START INPUT

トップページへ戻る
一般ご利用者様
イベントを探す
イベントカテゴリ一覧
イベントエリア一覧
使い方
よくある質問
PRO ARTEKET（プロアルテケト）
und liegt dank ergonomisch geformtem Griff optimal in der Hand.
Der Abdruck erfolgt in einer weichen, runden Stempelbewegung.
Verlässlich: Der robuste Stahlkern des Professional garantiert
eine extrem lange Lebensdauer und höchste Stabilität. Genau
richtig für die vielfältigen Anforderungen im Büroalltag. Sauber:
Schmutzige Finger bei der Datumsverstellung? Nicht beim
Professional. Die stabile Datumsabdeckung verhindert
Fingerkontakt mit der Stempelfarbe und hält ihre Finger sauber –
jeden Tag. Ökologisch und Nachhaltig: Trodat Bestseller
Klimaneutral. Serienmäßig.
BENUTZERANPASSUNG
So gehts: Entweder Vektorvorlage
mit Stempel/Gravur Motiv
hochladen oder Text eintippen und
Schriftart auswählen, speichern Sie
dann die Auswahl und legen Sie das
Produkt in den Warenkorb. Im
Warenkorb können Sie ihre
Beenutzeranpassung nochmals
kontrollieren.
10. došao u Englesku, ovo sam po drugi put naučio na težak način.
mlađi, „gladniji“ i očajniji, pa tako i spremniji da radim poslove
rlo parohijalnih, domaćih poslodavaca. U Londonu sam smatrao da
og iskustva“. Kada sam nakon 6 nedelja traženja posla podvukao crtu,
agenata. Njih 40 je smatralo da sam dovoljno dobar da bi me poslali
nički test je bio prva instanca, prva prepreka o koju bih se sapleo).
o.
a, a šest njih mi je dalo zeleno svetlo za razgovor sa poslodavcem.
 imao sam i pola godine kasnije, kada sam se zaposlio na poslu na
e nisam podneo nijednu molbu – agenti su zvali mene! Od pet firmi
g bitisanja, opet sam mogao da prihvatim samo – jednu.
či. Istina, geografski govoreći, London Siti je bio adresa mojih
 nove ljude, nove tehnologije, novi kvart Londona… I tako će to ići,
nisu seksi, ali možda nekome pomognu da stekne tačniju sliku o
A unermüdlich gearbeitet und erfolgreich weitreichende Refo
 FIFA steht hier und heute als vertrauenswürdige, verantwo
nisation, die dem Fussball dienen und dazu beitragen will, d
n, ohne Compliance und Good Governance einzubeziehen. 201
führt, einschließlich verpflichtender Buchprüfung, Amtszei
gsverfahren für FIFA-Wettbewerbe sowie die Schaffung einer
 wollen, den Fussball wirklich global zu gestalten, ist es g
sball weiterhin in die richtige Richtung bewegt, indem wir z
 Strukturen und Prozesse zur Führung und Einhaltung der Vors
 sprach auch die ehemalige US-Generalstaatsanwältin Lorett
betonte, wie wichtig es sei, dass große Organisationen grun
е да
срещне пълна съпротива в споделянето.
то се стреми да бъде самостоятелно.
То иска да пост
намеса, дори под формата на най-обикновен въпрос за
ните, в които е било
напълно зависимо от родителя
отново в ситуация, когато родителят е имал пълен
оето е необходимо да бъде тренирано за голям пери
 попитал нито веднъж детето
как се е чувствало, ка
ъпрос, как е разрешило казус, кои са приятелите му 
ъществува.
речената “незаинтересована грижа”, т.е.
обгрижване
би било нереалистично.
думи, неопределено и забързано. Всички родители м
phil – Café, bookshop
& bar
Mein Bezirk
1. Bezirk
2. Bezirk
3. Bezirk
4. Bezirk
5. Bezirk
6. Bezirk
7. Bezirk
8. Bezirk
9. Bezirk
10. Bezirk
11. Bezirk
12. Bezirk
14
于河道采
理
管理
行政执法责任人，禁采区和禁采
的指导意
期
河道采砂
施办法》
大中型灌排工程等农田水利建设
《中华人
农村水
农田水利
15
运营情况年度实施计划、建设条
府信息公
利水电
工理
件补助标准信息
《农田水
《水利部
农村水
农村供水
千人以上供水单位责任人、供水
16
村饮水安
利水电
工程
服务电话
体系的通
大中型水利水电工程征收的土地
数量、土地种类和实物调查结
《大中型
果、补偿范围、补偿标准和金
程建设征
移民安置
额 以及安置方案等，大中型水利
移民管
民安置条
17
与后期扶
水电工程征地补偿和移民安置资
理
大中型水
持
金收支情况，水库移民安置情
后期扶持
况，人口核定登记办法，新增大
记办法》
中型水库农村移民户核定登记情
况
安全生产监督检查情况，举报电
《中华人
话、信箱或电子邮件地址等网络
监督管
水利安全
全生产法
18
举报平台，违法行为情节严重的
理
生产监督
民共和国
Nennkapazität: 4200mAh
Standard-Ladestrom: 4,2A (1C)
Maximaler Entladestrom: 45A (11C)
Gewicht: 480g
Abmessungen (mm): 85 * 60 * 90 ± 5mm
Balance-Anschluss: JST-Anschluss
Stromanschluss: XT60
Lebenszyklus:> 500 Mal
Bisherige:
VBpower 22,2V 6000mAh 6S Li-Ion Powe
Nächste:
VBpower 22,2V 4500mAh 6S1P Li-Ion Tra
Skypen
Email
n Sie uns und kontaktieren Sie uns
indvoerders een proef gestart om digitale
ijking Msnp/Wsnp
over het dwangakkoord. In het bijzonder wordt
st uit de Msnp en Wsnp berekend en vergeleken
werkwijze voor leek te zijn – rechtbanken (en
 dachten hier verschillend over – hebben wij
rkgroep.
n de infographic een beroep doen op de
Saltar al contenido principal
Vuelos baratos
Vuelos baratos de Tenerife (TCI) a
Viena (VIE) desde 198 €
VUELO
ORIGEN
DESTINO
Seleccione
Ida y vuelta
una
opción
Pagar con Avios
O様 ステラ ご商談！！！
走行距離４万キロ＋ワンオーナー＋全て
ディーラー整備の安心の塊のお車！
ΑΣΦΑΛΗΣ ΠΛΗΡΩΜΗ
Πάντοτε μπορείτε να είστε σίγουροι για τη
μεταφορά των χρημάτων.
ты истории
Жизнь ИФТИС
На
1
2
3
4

END INPUT

Output all records verbatim.

トップページへ戻る
一般ご利用者様
イベントを探す
イベントカテゴリ一覧
イベントエリア一覧
使い方
よくある質問
PRO ARTEKET（プロアルテケト）
und liegt dank ergonomisch geformtem Griff optimal in der Hand.
Der Abdruck erfolgt in einer weichen, runden Stempelbewegung.
Verlässlich: Der robuste Stahlkern des Professional garantiert
eine extrem lange Lebensdauer und höchste Stabilität. Genau
richtig für die vielfältigen Anforderungen im Büroalltag. Sauber:
Schmutzige Finger bei der Datumsverstellung? Nicht beim
Professional. Die stabile Datumsabdeckung verhindert
Fingerkontakt mit der Stempelfarbe und hält ihre Finger sauber –
jeden Tag. Ökologisch und Nachhaltig: Trodat Bestseller
Klimaneutral. Serienmäßig.
BENUTZERANPASSUNG
So gehts: Entweder Vektorvorlage
mit Stempel/Gravur Motiv
hochladen oder Text eintippen und
Schriftart auswählen, speichern Sie
dann die Auswahl und legen Sie das
Produkt in den Warenkorb. Im
Warenkorb können Sie ihre
Beenutzeranpassung nochmals
kontrollieren.
10. došao u Englesku, ovo sam po drugi put naučio na težak način.
mlađi, „gladniji“ i očajniji, pa tako i spremniji da radim poslove
rlo parohijalnih, domaćih poslodavaca. U Londonu sam smatrao da
og iskustva“. Kada sam nakon 6 nedelja traženja posla podvukao crtu,
agenata. Njih 40 je smatralo da sam dovoljno dobar da bi me poslali
nički test je bio prva instanca, prva prepreka o koju bih se sapleo).
o.
a, a šest njih mi je dalo zeleno svetlo za razgovor sa poslodavcem.
 imao sam i pola godine kasnije, kada sam se zaposlio na poslu na
e nisam podneo nijednu molbu – agenti su zvali mene! Od pet firmi
g bitisanja, opet sam mogao da prihvatim samo – jednu.
či. Istina, geografski govoreći, London Siti je bio adresa mojih
 nove ljude, nove tehnologije, novi kvart Londona… I tako će to ići,
nisu seksi, ali možda nekome pomognu da stekne tačniju sliku o
A unermüdlich gearbeitet und erfolgreich weitreichende Refo
 FIFA steht hier und heute als vertrauenswürdige, verantwo
nisation, die dem Fussball dienen und dazu beitragen will, d
n, ohne Compliance und Good Governance einzubeziehen. 201
führt, einschließlich verpflichtender Buchprüfung, Amtszei
gsverfahren für FIFA-Wettbewerbe sowie die Schaffung einer
 wollen, den Fussball wirklich global zu gestalten, ist es g
sball weiterhin in die richtige Richtung bewegt, indem wir z
 Strukturen und Prozesse zur Führung und Einhaltung der Vors
 sprach auch die ehemalige US-Generalstaatsanwältin Lorett
betonte, wie wichtig es sei, dass große Organisationen grun
е да
срещне пълна съпротива в споделянето.
то се стреми да бъде самостоятелно.
То иска да пост
намеса, дори под формата на най-обикновен въпрос за
ните, в които е било
напълно зависимо от родителя
отново в ситуация, когато родителят е имал пълен
оето е необходимо да бъде тренирано за голям пери
 попитал нито веднъж детето
как се е чувствало, ка
ъпрос, как е разрешило казус, кои са приятелите му 
ъществува.
речената “незаинтересована грижа”, т.е.
обгрижване
би било нереалистично.
думи, неопределено и забързано. Всички родители м
phil – Café, bookshop
& bar
Mein Bezirk
1. Bezirk
2. Bezirk
3. Bezirk
4. Bezirk
5. Bezirk
6. Bezirk
7. Bezirk
8. Bezirk
9. Bezirk
10. Bezirk
11. Bezirk
12. Bezirk
14
于河道采
理
管理
行政执法责任人，禁采区和禁采
的指导意
期
河道采砂
施办法》
大中型灌排工程等农田水利建设
《中华人
农村水
农田水利
15
运营情况年度实施计划、建设条
府信息公
利水电
工理
件补助标准信息
《农田水
《水利部
农村水
农村供水
千人以上供水单位责任人、供水
16
村饮水安
利水电
工程
服务电话
体系的通
大中型水利水电工程征收的土地
数量、土地种类和实物调查结
《大中型
果、补偿范围、补偿标准和金
程建设征
移民安置
额 以及安置方案等，大中型水利
移民管
民安置条
17
与后期扶
水电工程征地补偿和移民安置资
理
大中型水
持
金收支情况，水库移民安置情
后期扶持
况，人口核定登记办法，新增大
记办法》
中型水库农村移民户核定登记情
况
安全生产监督检查情况，举报电
《中华人
话、信箱或电子邮件地址等网络
监督管
水利安全
全生产法
18
举报平台，违法行为情节严重的
理
生产监督
民共和国
Nennkapazität: 4200mAh
Standard-Ladestrom: 4,2A (1C)
Maximaler Entladestrom: 45A (11C)
Gewicht: 480g
Abmessungen (mm): 85 * 60 * 90 ± 5mm
Balance-Anschluss: JST-Anschluss
Stromanschluss: XT60
Lebenszyklus:> 500 Mal
Bisherige:
VBpower 22,2V 6000mAh 6S Li-Ion Powe
Nächste:
VBpower 22,2V 4500mAh 6S1P Li-Ion Tra
Skypen
Email
n Sie uns und kontaktieren Sie uns
indvoerders een proef gestart om digitale
ijking Msnp/Wsnp
over het dwangakkoord. In het bijzonder wordt
st uit de Msnp en Wsnp berekend en vergeleken
werkwijze voor leek te zijn – rechtbanken (en
 dachten hier verschillend over – hebben wij
rkgroep.
n de infographic een beroep doen op de
Saltar al contenido principal
Vuelos baratos
Vuelos baratos de Tenerife (TCI) a
Viena (VIE) desde 198 €
VUELO
ORIGEN
DESTINO
Seleccione
Ida y vuelta
una
opción
Pagar con Avios
O様 ステラ ご商談！！！
走行距離４万キロ＋ワンオーナー＋全て
ディーラー整備の安心の塊のお車！
ΑΣΦΑΛΗΣ ΠΛΗΡΩΜΗ
Πάντοτε μπορείτε να είστε σίγουροι για τη
μεταφορά των χρημάτων.
ты истории
Жизнь ИФТИС
На
1
2
3
4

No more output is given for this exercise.